Voices from the regions
BMA Yorkshire regional council chair Rajeev Gupta – whose region has requested around a billion pounds
‘It is very disappointing. Areas need to be given a clear instruction of what money they have got and then they can work out how you can redesign services to make that work.
‘It’s a lot of wasted time and resources. And it’s caused great disillusionment and frustration for the people who have put the plan together. They should have just said, here’s £100m – what are your priorities?
‘The huge amount of money wasted in running these engagements and drawing up the plan is huge. And it looks futile at this point in time.
‘There hasn’t been a full mapping of the needs of the community, and the plan doesn’t seem to fit well with those needs.
‘There is no denial about change being needed in Yorkshire but an awful lot of what is proposed isn’t in the public arena and is cooked up in the offices of people who are supervising and chairing the STPs.
‘Clinicians have not been engaged at all.’
BMA north-west regional council chair Kailash Chand
‘I’ve been saying this is a waste of time for a long time. The ideas and the aspirations may be good but this is not deliverable.
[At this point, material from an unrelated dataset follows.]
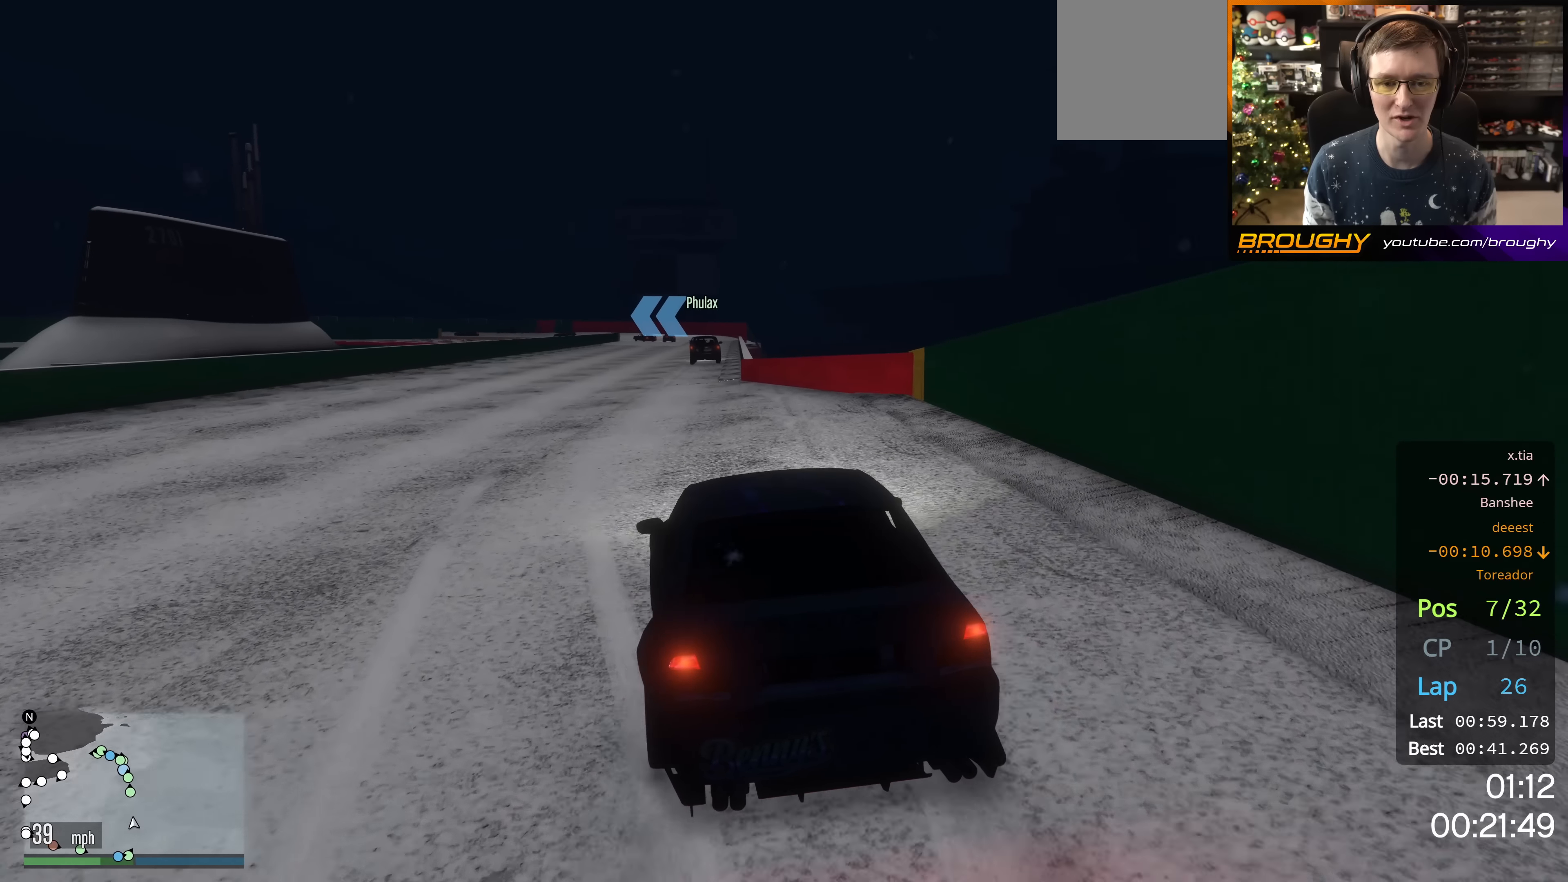
{"buttons": ["R2"], "left_stick": "center", "right_stick": "center", "events": []}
It’s not going to be possible. The plans are totally unrealistic.
‘There’s a huge need for investment in our area – we have so many deprived areas and they need money up front even irrespective of the STP.
‘The idea is often great but when you look at the final documents and how it’s going to be done the truth becomes obvious: it won’t happen. There are so many vetoes – if a local authority or foundation trust doesn’t want something to happen it won’t happen.
‘The way the system is set up counts against these plans. And without money and resources there’s no future for them. Even if you agree with the plans they can’t work.
‘I think the future of STPs will end in tears. They will slowly be shelved. NHS England and NHS Improvement need to take this more seriously and look at the problems properly.
‘We have a disaster in our NHS – in my area I can’t even tell you how bad things are, particularly in social care.’